JavaScript does not provide permutation functionality out of the box like languages such as Python do. As such, we are required to roll our own; I opted to leverage generators in the implementation below.

function* permutations<T>(col: T[]): Generator<T[]> {
  if (col.length < 2) {
    return yield col;
  }

  const [first, ...rest] = col;
  for (const permutation of permutations(rest)) {
    for (let i = 0; i < col.length; i++) {
      yield [
        ...permutation.slice(0, i),
        first,
        ...permutation.slice(i),
      ];
    }
  }
}

Using this function, we can then create a higher-order function that aggregates all the possible trip distances into a final reduced value using a supplied reducer function.

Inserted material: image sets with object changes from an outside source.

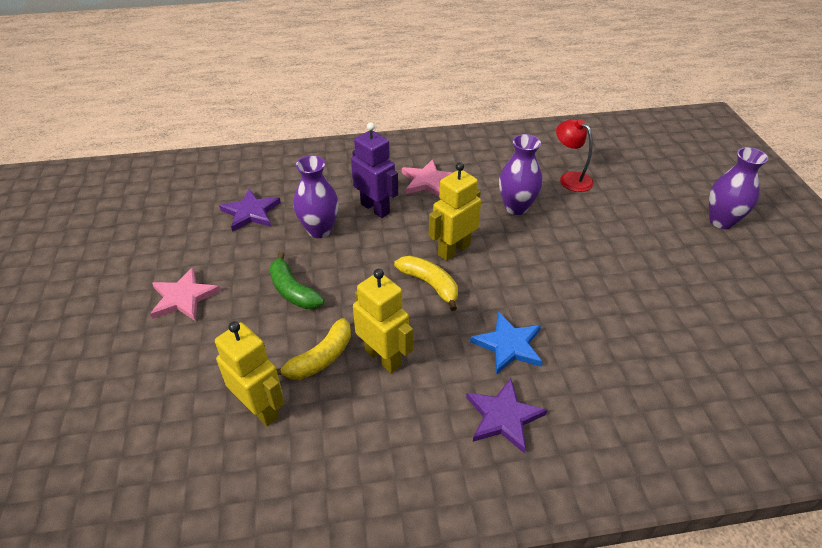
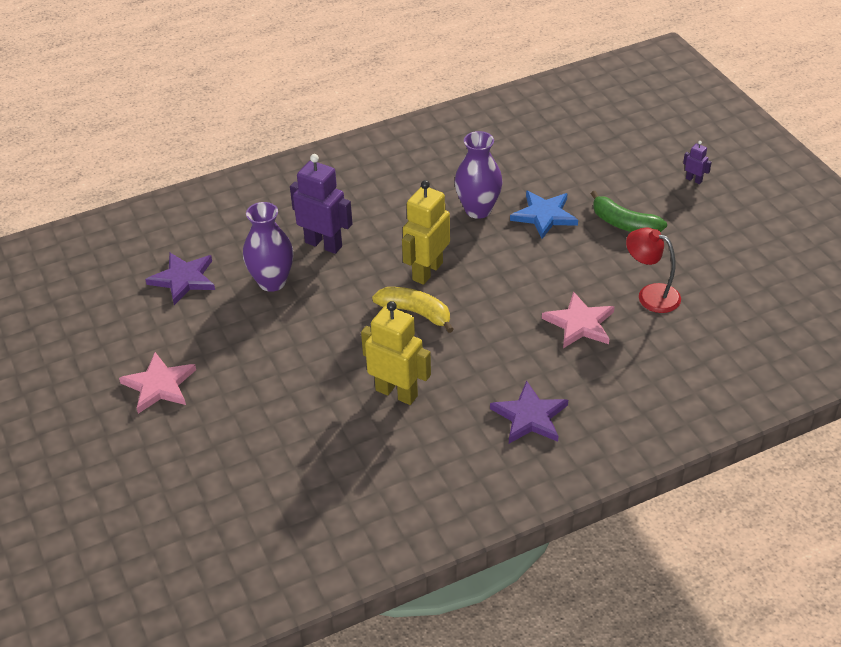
camera: 15 degrees left, 0 degrees up
yellow robot [215,321,284,426] -> none
green banana [269,252,324,309] -> green banana moved to [591,191,667,232]
yellow banana [276,318,351,380] -> none
pink star [402,159,452,197] -> pink star moved to [542,291,614,348]
blue star [470,312,543,375] -> blue star moved to [510,191,578,239]
red lamp [556,119,594,192] -> red lamp moved to [626,228,681,313]
purple vase [709,147,768,229] -> purple robot [683,141,712,184]

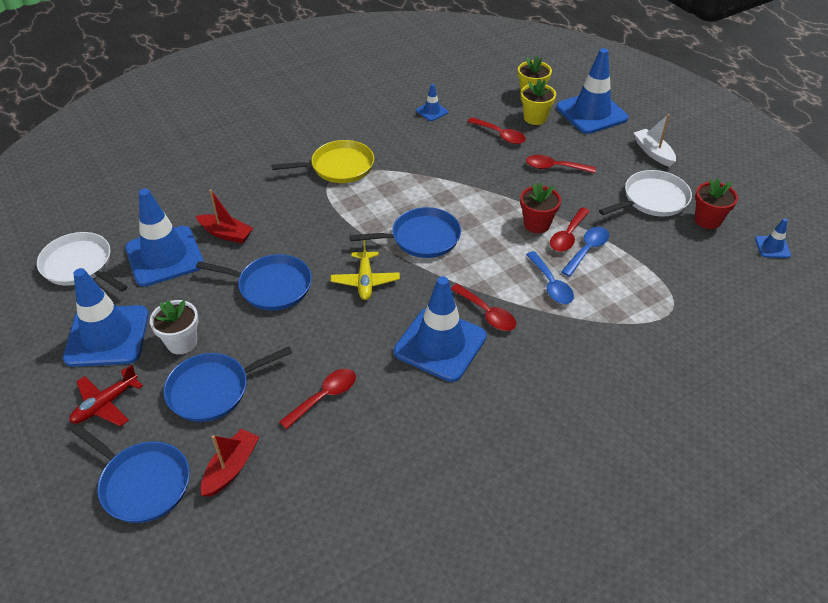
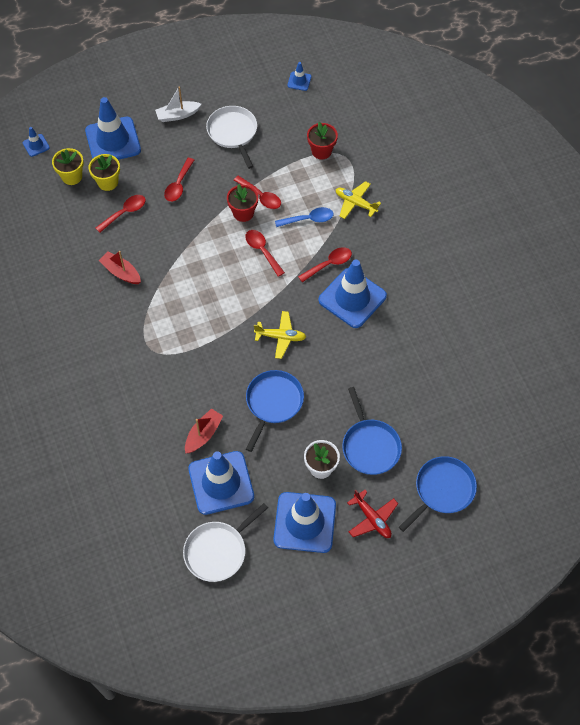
camera: 80 degrees left, 15 degrees up
red boat [201,429,259,497] -> red boat moved to [99,251,141,284]
yellow pan [272,140,374,183] -> none
red spoon [279,369,356,430] -> red spoon moved to [245,230,285,277]
blue pan [350,207,461,258] -> none
blue traffic cone [416,84,448,121] -> blue traffic cone moved to [23,127,50,157]
blue spoon [561,227,609,277] -> none
red flower pot [694,178,738,229] -> red flower pot moved to [307,122,338,160]
none -> yellow plane [336,181,381,219]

const aggregateTripDistances = <T>(
  { locations, distances }: Distances,
  initialValue: T,
  reducer: (accumulator: T, distance: Distance) => T
) => {
  let accumulator = initialValue;

  for (const [first, ...rest] of permutations([...locations])) {
    const [distance] = rest.reduce(
      ([distance, previous], location) => [
        distance + distances.get(previous).get(location),
        location,
      ],
      [0, first] as [Distance, Location]
    );
    accumulator = reducer(accumulator, distance);
  }

  return accumulator;
};

Finally, we can answer part one by calling this function, supplying the Math.min aggregate function to keep track of the shortest distance we have seen 🌟.

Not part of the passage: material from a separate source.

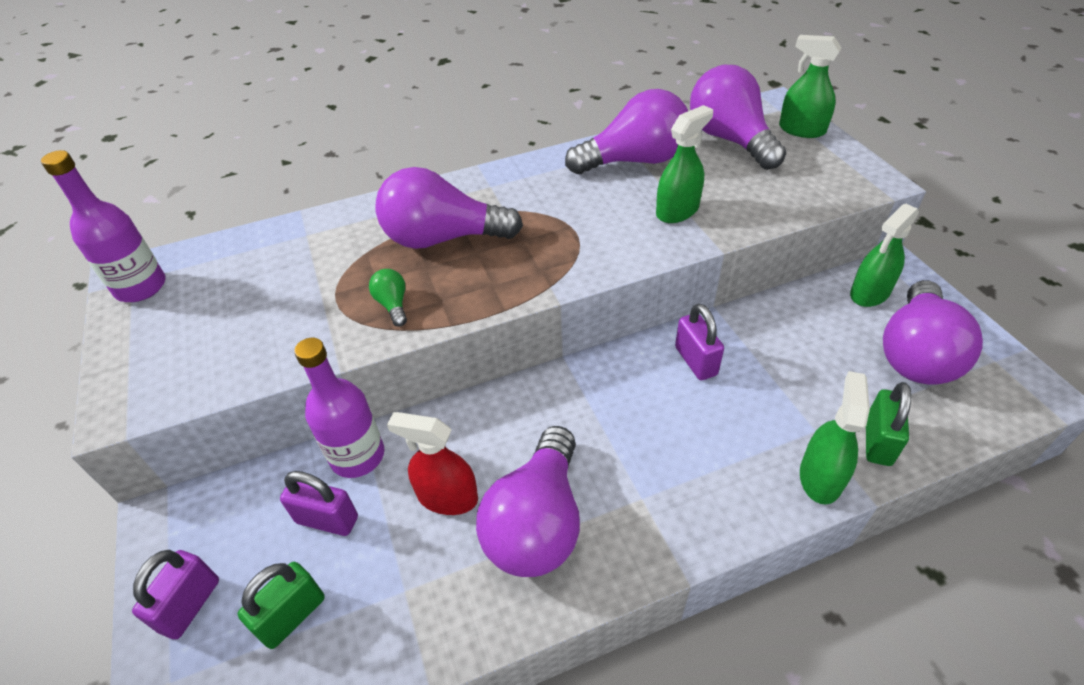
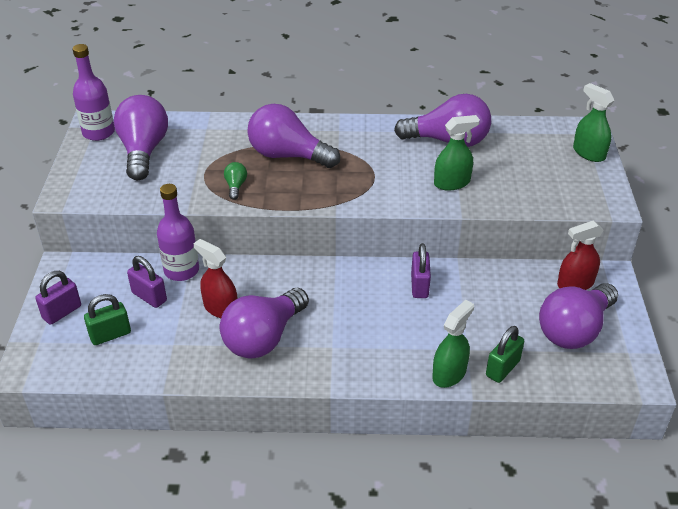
camera: 20 degrees right, 5 degrees down
purple light bulb [690,65,786,170] -> purple light bulb moved to [114,95,168,180]
green spray bottle [850,204,919,307] -> red spray bottle [557,220,603,290]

const part1 = (input: string): number =>
  aggregateTripDistances(
    parseLocationsAndDistances(input),
    Infinity,
    Math.min
  );

Part 2

For part two, we are instead asked to determine the longest distance for the longest route based on the same location listing. Using the same building blocks provided for part one’s solution, we can instead supply the Math.max aggregate function to return the desired answer 🌟.

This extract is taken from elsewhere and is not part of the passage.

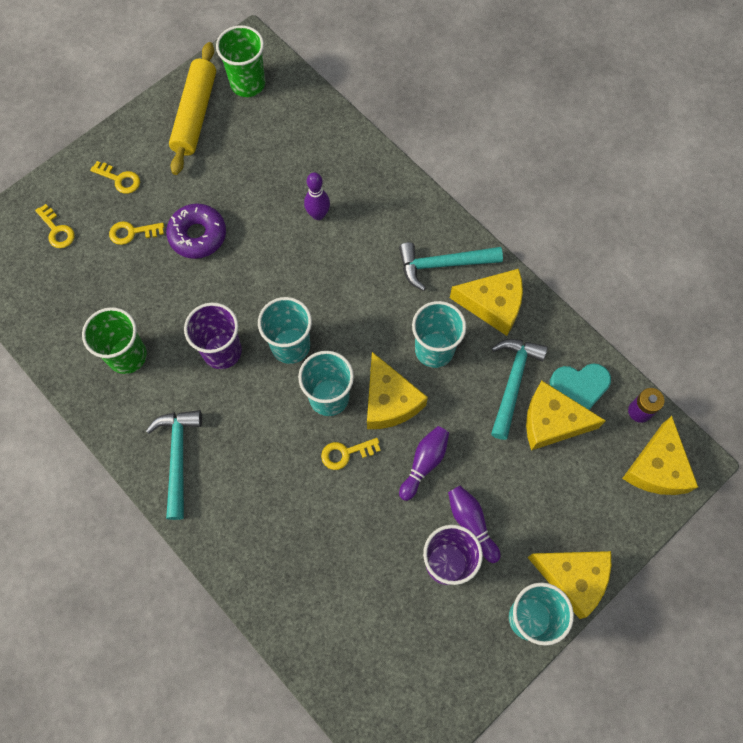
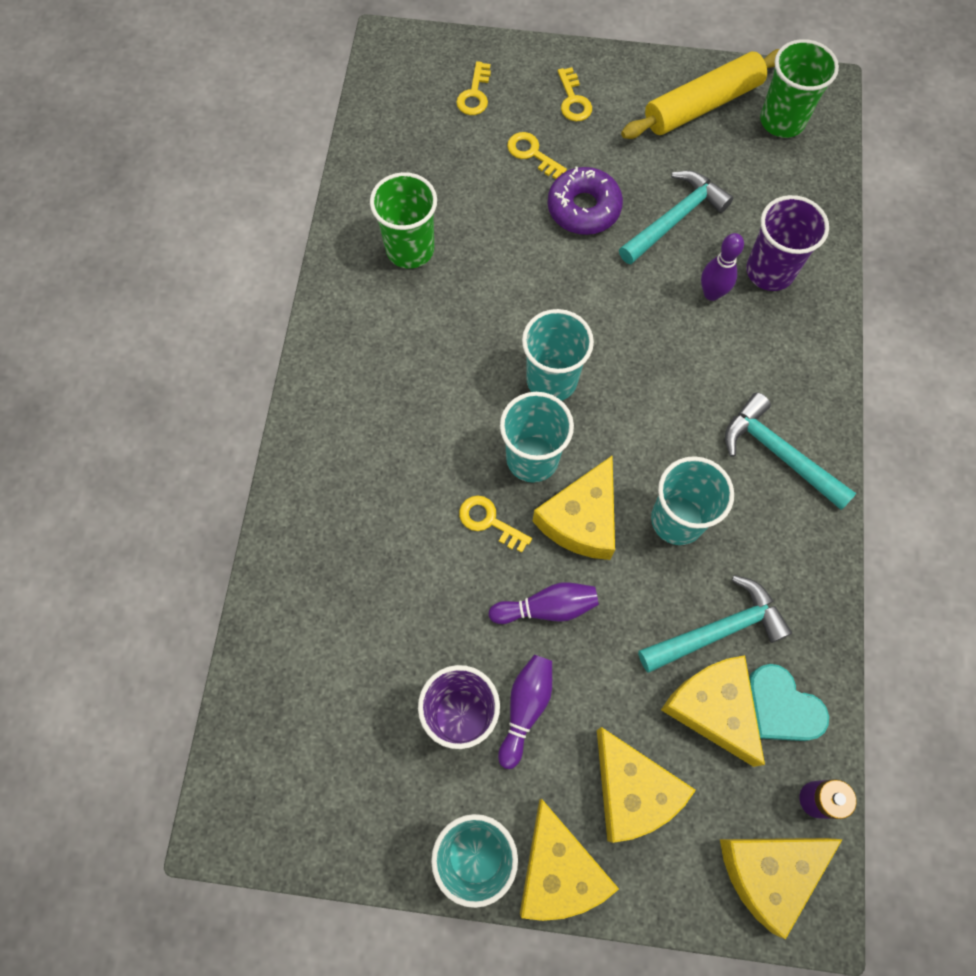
camera: 50 degrees right, 0 degrees up
turquoise hammer [146,410,202,520] -> turquoise hammer moved to [619,171,733,264]
purple cup [184,302,242,369] -> purple cup moved to [746,195,829,291]
yellow cheese [450,269,523,336] -> yellow cheese moved to [597,727,696,843]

const part2 = (input: string): number =>
  aggregateTripDistances(
    parseLocationsAndDistances(input),
    -Infinity,
    Math.max
  );

Alternative Solution

Instead of designing an aggregate function that applies a given reduction function, we could instead take the approach below. First, we generate a list of all the possible trip distance totals based on permutations of the location set.

const calcTripDistances = ({
  locations,
  distances,
}: Distances): number[] =>
  [...permutations([...locations])].map(([first, ...rest]) => {
    const [distance] = rest.reduce(
      ([distance, previous], location) => [
        distance + distances.get(previous).get(location),
        location,
      ],
      [0, first] as [Distance, Location]
    );
    return distance;
  });

Then, we can supply this list as arguments to both the Math.min and Math.max functions. Using this approach works well for this input. However, we should be considerate that as all arguments are required to be put on the call stack within the chosen JavaScript VM, there is a limit to how many list items this will cater for.

const part1 = (input: string): number =>
  Math.min(...calcTripDistances(parseLocationsAndDistances(input)));
const part2 = (input: string): number =>
  Math.max(...calcTripDistances(parseLocationsAndDistances(input)));